Bezüglich der fachbezogenen Verbandspolitik, ist die Qualitätssicherung ein ungeheuer wichtiges Thema. Seit 1997 liegt beim Zentralverband ein Papier in der Schublade, das sich als unverändert aktuell erweist. Qualitätssicherung muß bei den Herstellern anfangen; denn mängelbehaftetes Parkett aus Massenproduktion kann durch das Handwerk nicht besser gemacht werden. Das Handwerk seinerseits wird sich in Anlehnung an die Zertifizierung nach ISO 9000 orientieren müssen. Das Zertifikat ist nicht das Wichtigste; der Weg ist das Ziel. Der Zentralverband muß daran mitwirken, dass der Meisterbetrieb-Nimbus beim Verbraucher gestärkt wird. Der Kunde muß überzeugt sein, dass sich Qualität für ihn auszahlt. Die Restauratoren sind da auf dem richtigen Weg.
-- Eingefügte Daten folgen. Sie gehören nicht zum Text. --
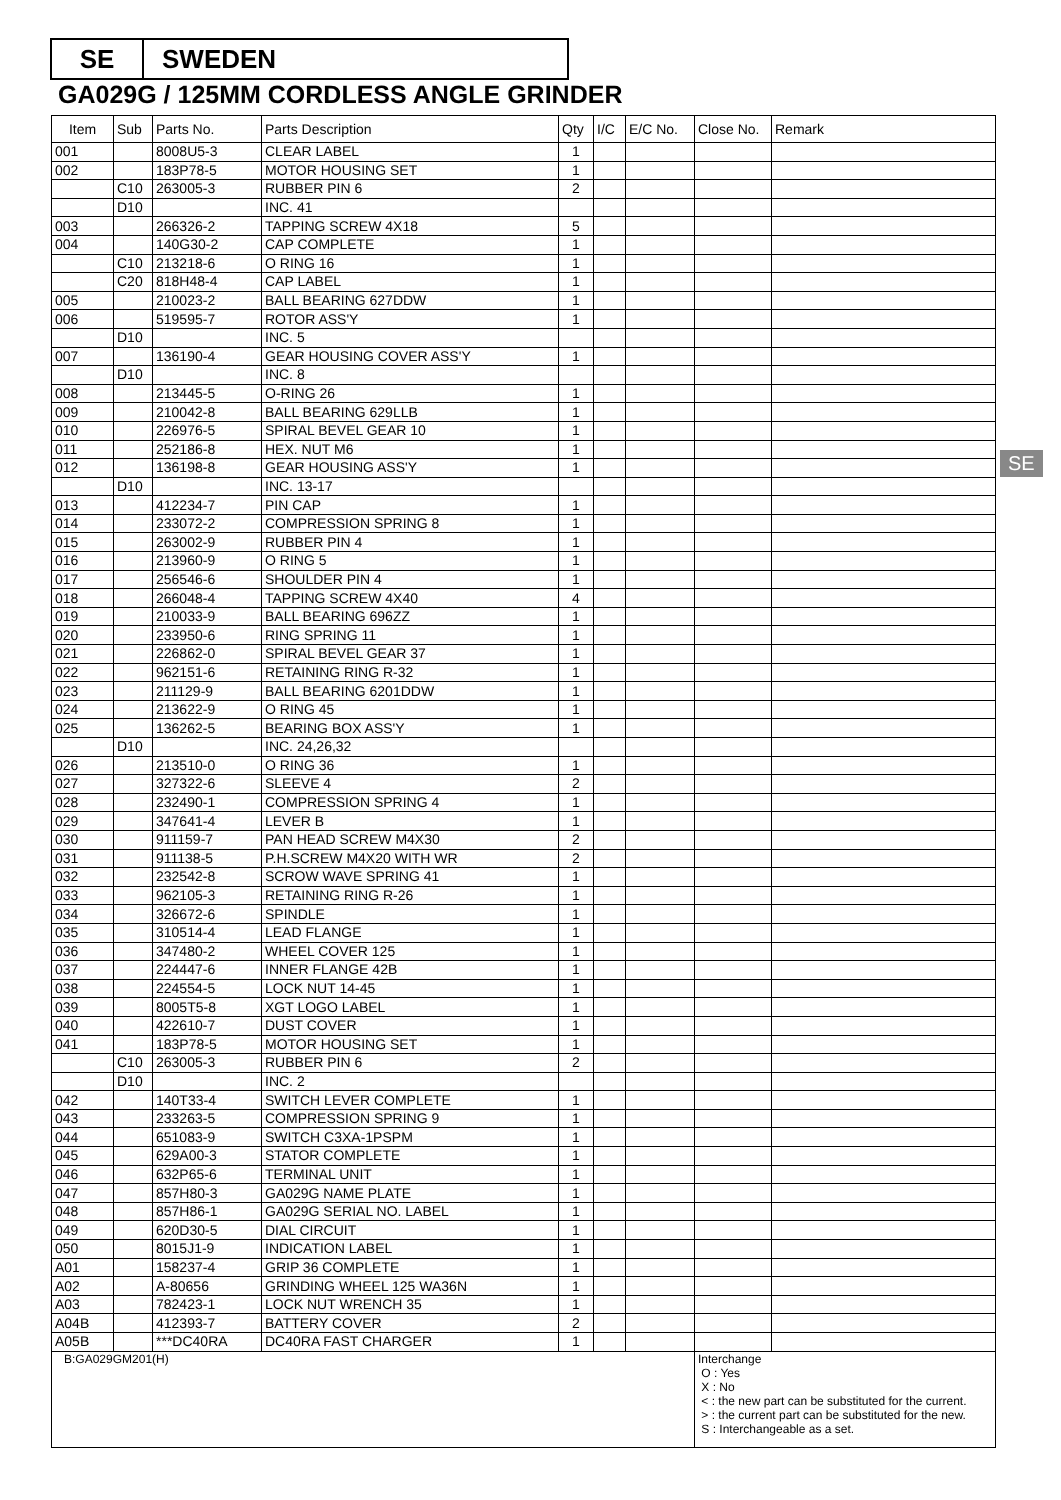SE SWEDEN
GA029G / 125MM CORDLESS ANGLE GRINDER
SE
| Item | Sub | Parts No. | Parts Description | Qty | I/C | E/C No. | Close No. | Remark |
| --- | --- | --- | --- | --- | --- | --- | --- | --- |
| 001 | | 8008U5-3 | CLEAR LABEL | 1 | | | | |
| 002 | | 183P78-5 | MOTOR HOUSING SET | 1 | | | | |
| | C10 | 263005-3 | RUBBER PIN 6 | 2 | | | | |
| | D10 | | INC. 41 | | | | | |
| 003 | | 266326-2 | TAPPING SCREW 4X18 | 5 | | | | |
| 004 | | 140G30-2 | CAP COMPLETE | 1 | | | | |
| | C10 | 213218-6 | O RING 16 | 1 | | | | |
| | C20 | 818H48-4 | CAP LABEL | 1 | | | | |
| 005 | | 210023-2 | BALL BEARING 627DDW | 1 | | | | |
| 006 | | 519595-7 | ROTOR ASS'Y | 1 | | | | |
| | D10 | | INC. 5 | | | | | |
| 007 | | 136190-4 | GEAR HOUSING COVER ASS'Y | 1 | | | | |
| | D10 | | INC. 8 | | | | | |
| 008 | | 213445-5 | O-RING 26 | 1 | | | | |
| 009 | | 210042-8 | BALL BEARING 629LLB | 1 | | | | |
| 010 | | 226976-5 | SPIRAL BEVEL GEAR 10 | 1 | | | | |
| 011 | | 252186-8 | HEX. NUT M6 | 1 | | | | |
| 012 | | 136198-8 | GEAR HOUSING ASS'Y | 1 | | | | |
| | D10 | | INC. 13-17 | | | | | |
| 013 | | 412234-7 | PIN CAP | 1 | | | | |
| 014 | | 233072-2 | COMPRESSION SPRING 8 | 1 | | | | |
| 015 | | 263002-9 | RUBBER PIN 4 | 1 | | | | |
| 016 | | 213960-9 | O RING 5 | 1 | | | | |
| 017 | | 256546-6 | SHOULDER PIN 4 | 1 | | | | |
| 018 | | 266048-4 | TAPPING SCREW 4X40 | 4 | | | | |
| 019 | | 210033-9 | BALL BEARING 696ZZ | 1 | | | | |
| 020 | | 233950-6 | RING SPRING 11 | 1 | | | | |
| 021 | | 226862-0 | SPIRAL BEVEL GEAR 37 | 1 | | | | |
| 022 | | 962151-6 | RETAINING RING R-32 | 1 | | | | |
| 023 | | 211129-9 | BALL BEARING 6201DDW | 1 | | | | |
| 024 | | 213622-9 | O RING 45 | 1 | | | | |
| 025 | | 136262-5 | BEARING BOX ASS'Y | 1 | | | | |
| | D10 | | INC. 24,26,32 | | | | | |
| 026 | | 213510-0 | O RING 36 | 1 | | | | |
| 027 | | 327322-6 | SLEEVE 4 | 2 | | | | |
| 028 | | 232490-1 | COMPRESSION SPRING 4 | 1 | | | | |
| 029 | | 347641-4 | LEVER B | 1 | | | | |
| 030 | | 911159-7 | PAN HEAD SCREW M4X30 | 2 | | | | |
| 031 | | 911138-5 | P.H.SCREW M4X20 WITH WR | 2 | | | | |
| 032 | | 232542-8 | SCROW WAVE SPRING 41 | 1 | | | | |
| 033 | | 962105-3 | RETAINING RING R-26 | 1 | | | | |
| 034 | | 326672-6 | SPINDLE | 1 | | | | |
| 035 | | 310514-4 | LEAD FLANGE | 1 | | | | |
| 036 | | 347480-2 | WHEEL COVER 125 | 1 | | | | |
| 037 | | 224447-6 | INNER FLANGE 42B | 1 | | | | |
| 038 | | 224554-5 | LOCK NUT 14-45 | 1 | | | | |
| 039 | | 8005T5-8 | XGT LOGO LABEL | 1 | | | | |
| 040 | | 422610-7 | DUST COVER | 1 | | | | |
| 041 | | 183P78-5 | MOTOR HOUSING SET | 1 | | | | |
| | C10 | 263005-3 | RUBBER PIN 6 | 2 | | | | |
| | D10 | | INC. 2 | | | | | |
| 042 | | 140T33-4 | SWITCH LEVER COMPLETE | 1 | | | | |
| 043 | | 233263-5 | COMPRESSION SPRING 9 | 1 | | | | |
| 044 | | 651083-9 | SWITCH C3XA-1PSPM | 1 | | | | |
| 045 | | 629A00-3 | STATOR COMPLETE | 1 | | | | |
| 046 | | 632P65-6 | TERMINAL UNIT | 1 | | | | |
| 047 | | 857H80-3 | GA029G NAME PLATE | 1 | | | | |
| 048 | | 857H86-1 | GA029G SERIAL NO. LABEL | 1 | | | | |
| 049 | | 620D30-5 | DIAL CIRCUIT | 1 | | | | |
| 050 | | 8015J1-9 | INDICATION LABEL | 1 | | | | |
| A01 | | 158237-4 | GRIP 36 COMPLETE | 1 | | | | |
| A02 | | A-80656 | GRINDING WHEEL 125 WA36N | 1 | | | | |
| A03 | | 782423-1 | LOCK NUT WRENCH 35 | 1 | | | | |
| A04B | | 412393-7 | BATTERY COVER | 2 | | | | |
| A05B | | ***DC40RA | DC40RA FAST CHARGER | 1 | | | | |
| B:GA029GM201(H) | | | | | | | Interchange O : Yes X : No < : the new part can be substituted for the current. > : the current part can be substituted for the new. S : Interchangeable as a set. | |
Der kenntnisreiche und erfahrene, kurz: der klassische qualitätsbewußte Parkettleger, ist heute vielfach bei den Restauratoren zu finden.

Eine gute Hilfe auf dem Weg zu mehr Qualität kann auch die gerade fertig gestellte ôkobilanz für Parkett und Holzfußböden leisten. Der darauf aufzubauenden Werbung, an der sich sicherlich auch der Zentralverband Parkett- und Fußbodentechnik beteiligen wird, muß es gelingen, ohne detailliertes Eingehen auf Einzelaspekte beim Endverbraucher Vertrauen und Sympathie zu wecken. Dann wird die Ökobilanz in ihrer Wirkung auf den Verbraucher mehr leisten können als manche teure Werbung. Das Handwerk ist allerdings nicht davon entbunden, sich selbstkritisch der Lösemittelproblematik zu stellen.

Parkett Magazin: Einmal haben Sie ihre Bewerbung um das Amt des Bundesinnungsmeisters zurückgezogen. Dann wurden aus der Innung Nordost deutliche Wünsche artikuliert. Brauchten Sie diese "Hausmacht", um das Amt schließlich doch anzunehmen?

Joachim Barth : Nein, diese "Hausmacht" brauchte ich nicht. Was ich brauchte, waren der Zuspruch und die Zusage der Verbandskollegen, mit mir die Geschicke unseres Handwerks zu lenken, und die habe ich erhalten. Und was ich noch brauchte, war eine Mehrheit für mich und meinen Vorstand bei der Wahl. Das Ergebnis war mehr als überzeugend. Jedes der Vorstandsmitglieder gehört zu den derzeit besten Fachkräften in Deutschland und leistet wertvolle Zuarbeit. Das ist eine "Hausmacht", die unser Verband dringend braucht.